■ TASK MATERIAL ■
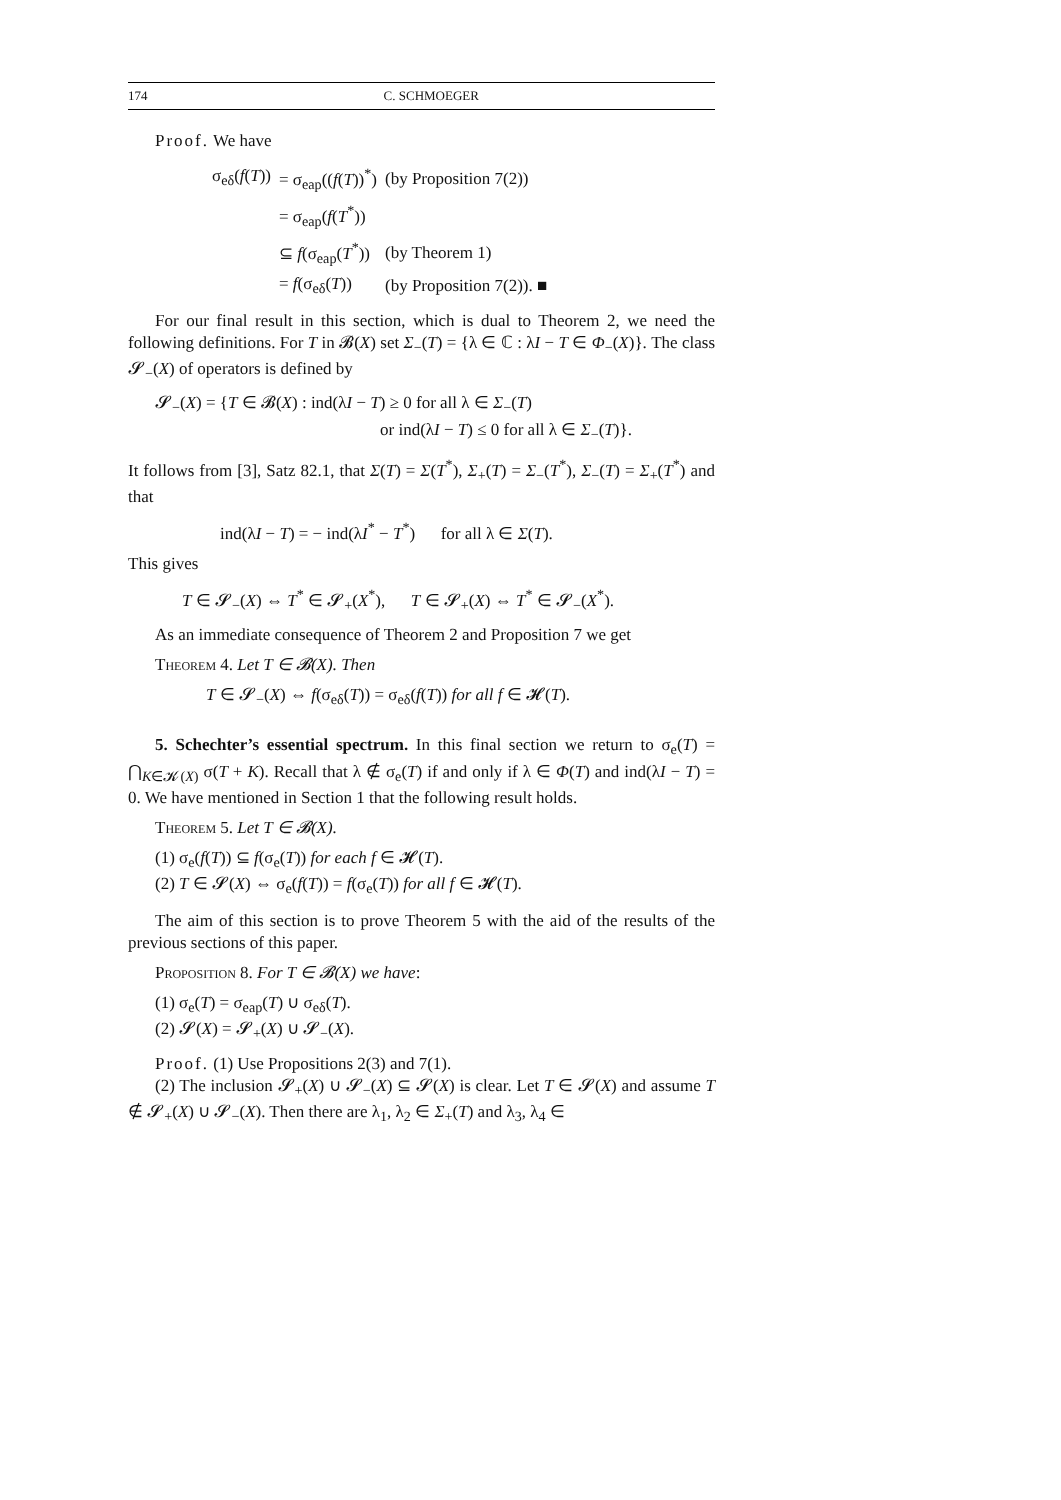174 C. SCHMOEGER
Proof. We have
| σ<sub>eδ</sub>( f ( T )) | = σ<sub>eap</sub>(( f ( T ))<sup>*</sup>) | (by Proposition 7(2)) |
| | = σ<sub>eap</sub>( f ( T<sup>*</sup>)) | |
| | ⊆ f (σ<sub>eap</sub>( T<sup>*</sup>)) | (by Theorem 1) |
| | = f (σ<sub>eδ</sub>( T )) | (by Proposition 7(2)). ■ |
For our final result in this section, which is dual to Theorem 2, we need the following definitions. For T in 𝓑(X) set Σ<sub>−</sub>(T) = {λ ∈ ℂ : λI − T ∈ Φ<sub>−</sub>(X)}. The class 𝓢<sub>−</sub>(X) of operators is defined by
𝓢<sub>−</sub>(X) = {T ∈ 𝓑(X) : ind(λI − T) ≥ 0 for all λ ∈ Σ<sub>−</sub>(T)
or ind(λI − T) ≤ 0 for all λ ∈ Σ<sub>−</sub>(T)}.
It follows from [3], Satz 82.1, that Σ(T) = Σ(T<sup>*</sup>), Σ<sub>+</sub>(T) = Σ<sub>−</sub>(T<sup>*</sup>), Σ<sub>−</sub>(T) = Σ<sub>+</sub>(T<sup>*</sup>) and that
ind(λI − T) = − ind(λI<sup>*</sup> − T<sup>*</sup>) for all λ ∈ Σ(T).
This gives
T ∈ 𝓢<sub>−</sub>(X) ⇔ T<sup>*</sup> ∈ 𝓢<sub>+</sub>(X<sup>*</sup>), T ∈ 𝓢<sub>+</sub>(X) ⇔ T<sup>*</sup> ∈ 𝓢<sub>−</sub>(X<sup>*</sup>).
As an immediate consequence of Theorem 2 and Proposition 7 we get
Theorem 4. Let T ∈ 𝓑(X). Then
T ∈ 𝓢<sub>−</sub>(X) ⇔ f(σ<sub>eδ</sub>(T)) = σ<sub>eδ</sub>(f(T)) for all f ∈ 𝓗(T).
5. Schechter’s essential spectrum. In this final section we return to σ<sub>e</sub>(T) = ⋂<sub>K∈𝓚(X)</sub> σ(T + K). Recall that λ ∉ σ<sub>e</sub>(T) if and only if λ ∈ Φ(T) and ind(λI − T) = 0. We have mentioned in Section 1 that the following result holds.
Theorem 5. Let T ∈ 𝓑(X).
(1) σ<sub>e</sub>(f(T)) ⊆ f(σ<sub>e</sub>(T)) for each f ∈ 𝓗(T).
(2) T ∈ 𝓢(X) ⇔ σ<sub>e</sub>(f(T)) = f(σ<sub>e</sub>(T)) for all f ∈ 𝓗(T).
The aim of this section is to prove Theorem 5 with the aid of the results of the previous sections of this paper.
Proposition 8. For T ∈ 𝓑(X) we have:
(1) σ<sub>e</sub>(T) = σ<sub>eap</sub>(T) ∪ σ<sub>eδ</sub>(T).
(2) 𝓢(X) = 𝓢<sub>+</sub>(X) ∪ 𝓢<sub>−</sub>(X).
Proof. (1) Use Propositions 2(3) and 7(1).
(2) The inclusion 𝓢<sub>+</sub>(X) ∪ 𝓢<sub>−</sub>(X) ⊆ 𝓢(X) is clear. Let T ∈ 𝓢(X) and assume T ∉ 𝓢<sub>+</sub>(X) ∪ 𝓢<sub>−</sub>(X). Then there are λ<sub>1</sub>, λ<sub>2</sub> ∈ Σ<sub>+</sub>(T) and λ<sub>3</sub>, λ<sub>4</sub> ∈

■ TASK ■
If an entry holds an image, omit that image and print the remainder exactly as it stands.

■ SOLVED PROBLEM ■
174 C. SCHMOEGER
Proof. We have
| σ<sub>eδ</sub>( f ( T )) | = σ<sub>eap</sub>(( f ( T ))<sup>*</sup>) | (by Proposition 7(2)) |
| | = σ<sub>eap</sub>( f ( T<sup>*</sup>)) | |
| | ⊆ f (σ<sub>eap</sub>( T<sup>*</sup>)) | (by Theorem 1) |
| | = f (σ<sub>eδ</sub>( T )) | (by Proposition 7(2)). ■ |
For our final result in this section, which is dual to Theorem 2, we need the following definitions. For T in 𝓑(X) set Σ<sub>−</sub>(T) = {λ ∈ ℂ : λI − T ∈ Φ<sub>−</sub>(X)}. The class 𝓢<sub>−</sub>(X) of operators is defined by
𝓢<sub>−</sub>(X) = {T ∈ 𝓑(X) : ind(λI − T) ≥ 0 for all λ ∈ Σ<sub>−</sub>(T)
or ind(λI − T) ≤ 0 for all λ ∈ Σ<sub>−</sub>(T)}.
It follows from [3], Satz 82.1, that Σ(T) = Σ(T<sup>*</sup>), Σ<sub>+</sub>(T) = Σ<sub>−</sub>(T<sup>*</sup>), Σ<sub>−</sub>(T) = Σ<sub>+</sub>(T<sup>*</sup>) and that
ind(λI − T) = − ind(λI<sup>*</sup> − T<sup>*</sup>) for all λ ∈ Σ(T).
This gives
T ∈ 𝓢<sub>−</sub>(X) ⇔ T<sup>*</sup> ∈ 𝓢<sub>+</sub>(X<sup>*</sup>), T ∈ 𝓢<sub>+</sub>(X) ⇔ T<sup>*</sup> ∈ 𝓢<sub>−</sub>(X<sup>*</sup>).
As an immediate consequence of Theorem 2 and Proposition 7 we get
Theorem 4. Let T ∈ 𝓑(X). Then
T ∈ 𝓢<sub>−</sub>(X) ⇔ f(σ<sub>eδ</sub>(T)) = σ<sub>eδ</sub>(f(T)) for all f ∈ 𝓗(T).
5. Schechter’s essential spectrum. In this final section we return to σ<sub>e</sub>(T) = ⋂<sub>K∈𝓚(X)</sub> σ(T + K). Recall that λ ∉ σ<sub>e</sub>(T) if and only if λ ∈ Φ(T) and ind(λI − T) = 0. We have mentioned in Section 1 that the following result holds.
Theorem 5. Let T ∈ 𝓑(X).
(1) σ<sub>e</sub>(f(T)) ⊆ f(σ<sub>e</sub>(T)) for each f ∈ 𝓗(T).
(2) T ∈ 𝓢(X) ⇔ σ<sub>e</sub>(f(T)) = f(σ<sub>e</sub>(T)) for all f ∈ 𝓗(T).
The aim of this section is to prove Theorem 5 with the aid of the results of the previous sections of this paper.
Proposition 8. For T ∈ 𝓑(X) we have:
(1) σ<sub>e</sub>(T) = σ<sub>eap</sub>(T) ∪ σ<sub>eδ</sub>(T).
(2) 𝓢(X) = 𝓢<sub>+</sub>(X) ∪ 𝓢<sub>−</sub>(X).
Proof. (1) Use Propositions 2(3) and 7(1).
(2) The inclusion 𝓢<sub>+</sub>(X) ∪ 𝓢<sub>−</sub>(X) ⊆ 𝓢(X) is clear. Let T ∈ 𝓢(X) and assume T ∉ 𝓢<sub>+</sub>(X) ∪ 𝓢<sub>−</sub>(X). Then there are λ<sub>1</sub>, λ<sub>2</sub> ∈ Σ<sub>+</sub>(T) and λ<sub>3</sub>, λ<sub>4</sub> ∈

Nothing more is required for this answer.